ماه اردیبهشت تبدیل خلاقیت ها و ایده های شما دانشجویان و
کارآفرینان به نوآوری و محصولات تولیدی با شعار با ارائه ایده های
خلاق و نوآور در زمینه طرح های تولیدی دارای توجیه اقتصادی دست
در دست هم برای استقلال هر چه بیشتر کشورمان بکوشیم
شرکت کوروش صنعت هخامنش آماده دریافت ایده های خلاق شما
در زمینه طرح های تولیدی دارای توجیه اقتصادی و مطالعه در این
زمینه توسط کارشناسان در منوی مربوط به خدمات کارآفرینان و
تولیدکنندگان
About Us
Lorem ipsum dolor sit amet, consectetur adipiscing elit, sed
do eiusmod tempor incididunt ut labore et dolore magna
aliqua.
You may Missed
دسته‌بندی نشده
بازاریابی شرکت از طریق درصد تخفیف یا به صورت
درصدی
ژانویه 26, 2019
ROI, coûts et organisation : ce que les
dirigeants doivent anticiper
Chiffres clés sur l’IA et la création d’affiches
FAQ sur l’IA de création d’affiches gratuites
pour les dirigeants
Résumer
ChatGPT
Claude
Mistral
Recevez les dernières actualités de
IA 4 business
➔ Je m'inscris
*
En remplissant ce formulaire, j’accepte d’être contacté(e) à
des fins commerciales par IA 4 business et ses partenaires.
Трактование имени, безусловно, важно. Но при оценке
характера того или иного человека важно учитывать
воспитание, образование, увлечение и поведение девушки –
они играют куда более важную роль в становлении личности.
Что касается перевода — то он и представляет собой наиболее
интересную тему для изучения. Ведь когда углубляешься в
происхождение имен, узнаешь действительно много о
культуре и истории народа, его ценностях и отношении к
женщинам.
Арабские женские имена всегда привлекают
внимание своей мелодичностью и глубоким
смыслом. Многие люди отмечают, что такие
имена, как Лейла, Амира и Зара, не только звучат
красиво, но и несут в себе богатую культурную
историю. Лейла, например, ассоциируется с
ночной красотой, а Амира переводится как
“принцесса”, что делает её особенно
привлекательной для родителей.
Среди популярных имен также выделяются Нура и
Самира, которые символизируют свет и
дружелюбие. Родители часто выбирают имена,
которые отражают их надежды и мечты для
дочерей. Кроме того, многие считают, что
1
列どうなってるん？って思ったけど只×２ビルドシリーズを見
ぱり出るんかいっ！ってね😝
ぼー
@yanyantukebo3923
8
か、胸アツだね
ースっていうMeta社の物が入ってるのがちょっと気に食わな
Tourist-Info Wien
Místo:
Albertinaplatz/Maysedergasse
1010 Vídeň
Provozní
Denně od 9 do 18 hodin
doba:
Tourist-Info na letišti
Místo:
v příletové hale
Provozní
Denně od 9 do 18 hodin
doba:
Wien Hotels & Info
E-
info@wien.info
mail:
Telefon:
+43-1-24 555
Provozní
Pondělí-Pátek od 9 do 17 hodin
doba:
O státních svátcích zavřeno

= = = =

THE PROBLEM:
Only the lines from the one with "列どうなってるん？って思ったけど只×２ビルドシリーズを見" through the end of the data should be printed, each exactly as it appears.

SOLUTION BELOW:
列どうなってるん？って思ったけど只×２ビルドシリーズを見
ぱり出るんかいっ！ってね😝
ぼー
@yanyantukebo3923
8
か、胸アツだね
ースっていうMeta社の物が入ってるのがちょっと気に食わな
Tourist-Info Wien
Místo:
Albertinaplatz/Maysedergasse
1010 Vídeň
Provozní
Denně od 9 do 18 hodin
doba:
Tourist-Info na letišti
Místo:
v příletové hale
Provozní
Denně od 9 do 18 hodin
doba:
Wien Hotels & Info
E-
info@wien.info
mail:
Telefon:
+43-1-24 555
Provozní
Pondělí-Pátek od 9 do 17 hodin
doba:
O státních svátcích zavřeno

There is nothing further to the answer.